C'est en Pennsylvanie que la société de VTC relance son programme de développement de véhicules autonomes.

Suite à un accident survenu dans la ville de Tempe, en Arizona, aux États-Unis, le spécialiste des VTC s'était vu interdire l'expérimentation de ses véhicules autonomes en mars 2018. Un coup dur pour Uber qui avait investi des millions d'euros dans la recherche et le développement. Pour rappel, l'accident avait impliqué un Volvo XC90 équipé d'un système de conduite autonome faisant parti de la flotte d'Uber et une femme qui traversait en dehors d'un passage pour piétons.

Mardi 18 décembre 2018, Uber a de nouveau eu l'autorisation d'expérimenter ses voitures autonomes, non plus en Arizona, mais en Pennsylvanie près du centre-ville de Pittsburg. Ces essais seront toutefois beaucoup plus encadrés. En effet, ils seront maintenant effectués sur un court trajet entre deux sites appartenant à la société. Ces même tests n'auront plus lieu la nuit, sous la pluie ou encore dans des zones très fréquentées. La vitesse est également contrôlée puisque les voitures rouleront, au maximum, à 40 km/h. Les voitures seront toujours encadrées par la présence de deux personnes à bord, deux opérateurs, et non plus une tierce personne comme pouvait avoir recours Uber par le passé. En complément de son logiciel de conduite autonome, Uber a également activer le système de freinage automatique d'urgence des Volvo XC90.
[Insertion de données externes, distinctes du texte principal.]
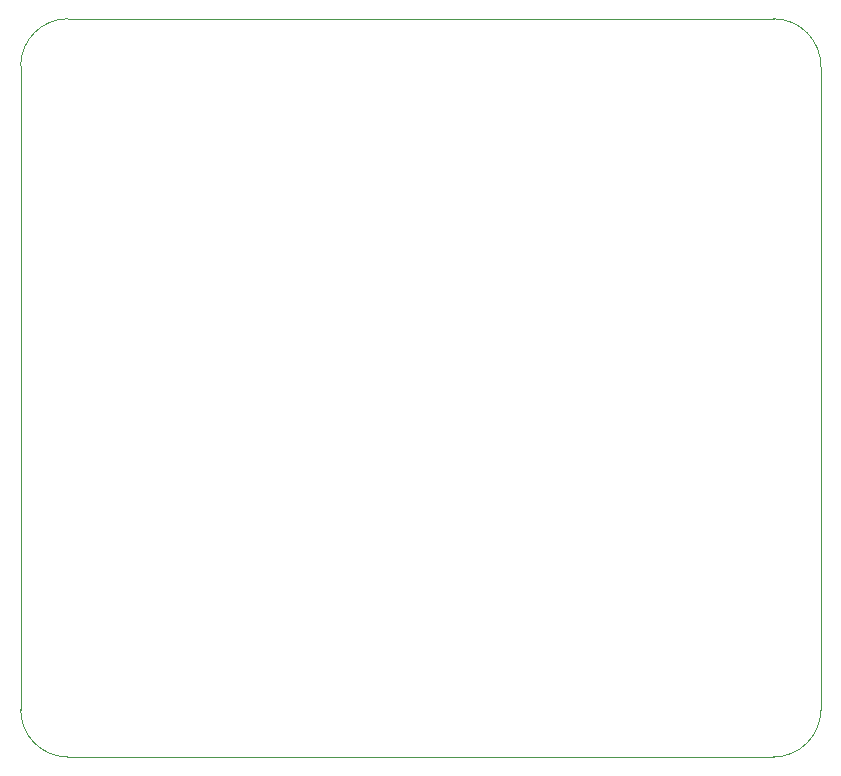
<source format=gm1>
G04 #@! TF.GenerationSoftware,KiCad,Pcbnew,8.0.5*
G04 #@! TF.CreationDate,2024-10-14T19:38:48-05:00*
G04 #@! TF.ProjectId,USBCPowerPCB,55534243-506f-4776-9572-5043422e6b69,rev?*
G04 #@! TF.SameCoordinates,Original*
G04 #@! TF.FileFunction,Profile,NP*
%FSLAX46Y46*%
G04 Gerber Fmt 4.6, Leading zero omitted, Abs format (unit mm)*
G04 Created by KiCad (PCBNEW 8.0.5) date 2024-10-14 19:38:48*
%MOMM*%
%LPD*%
G01*
G04 APERTURE LIST*
G04 #@! TA.AperFunction,Profile*
%ADD10C,0.100000*%
G04 #@! TD*
G04 APERTURE END LIST*
D10*
X114100001Y-145600311D02*
G75*
G02*
X110100002Y-141549999I-1J4000311D01*
G01*
X177850313Y-141600000D02*
G75*
G02*
X173800001Y-145600001I-4000313J0D01*
G01*
X114100000Y-83100000D02*
X173850000Y-83099688D01*
X110100000Y-87100000D02*
G75*
G02*
X114100000Y-83100000I4000000J0D01*
G01*
X173850000Y-83099688D02*
G75*
G02*
X177850000Y-87150000I0J-4000312D01*
G01*
X173900000Y-145600000D02*
X114050000Y-145600000D01*
X177850000Y-87150000D02*
X177850000Y-141600000D01*
X110100000Y-87100000D02*
X110100000Y-141600000D01*
M02*

</source>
Concernant le véhicule en question, un Volvo XC90 donc, le constructeur suédois s'est défendu : "Les ingénieurs de Volvo Cars ont travaillé en étroite collaboration avec ceux d'Uber pour développer les XC90 qui constituent la flotte du géant du transport. Les véhicules de base intègrent toute la sécurité, la redondance et la technologie de conduite autonome requises par Uber pour ajouter ses propres systèmes de conduite autonome". Une déclaration pas vraiment surprenante de la part de Volvo qui, pour rappel, prône depuis des années la sécurité.

Dans tous les cas, depuis l'accident survenu en mars dernier, une enquête est toujours ouverte par le Conseil national de la sécurité des transports. Ses conclusions sont attendues en 2019. Uber continue toutefois ses tests, de manière plus discrète cependant, mais l'entreprise de VTC a aussi besoin de rendre des comptes concernant l'avancée de ses tests, notamment si elle souhaite entrer en Bourse prochainement, comme cela semble prévu. Rappelons également qu'Uber n'est pas la seule société a avoir rencontré des problèmes. En mai 2016, une Tesla Model S qui circulait avec le système Autopilot, a percuté un homme causant ainsi son décès.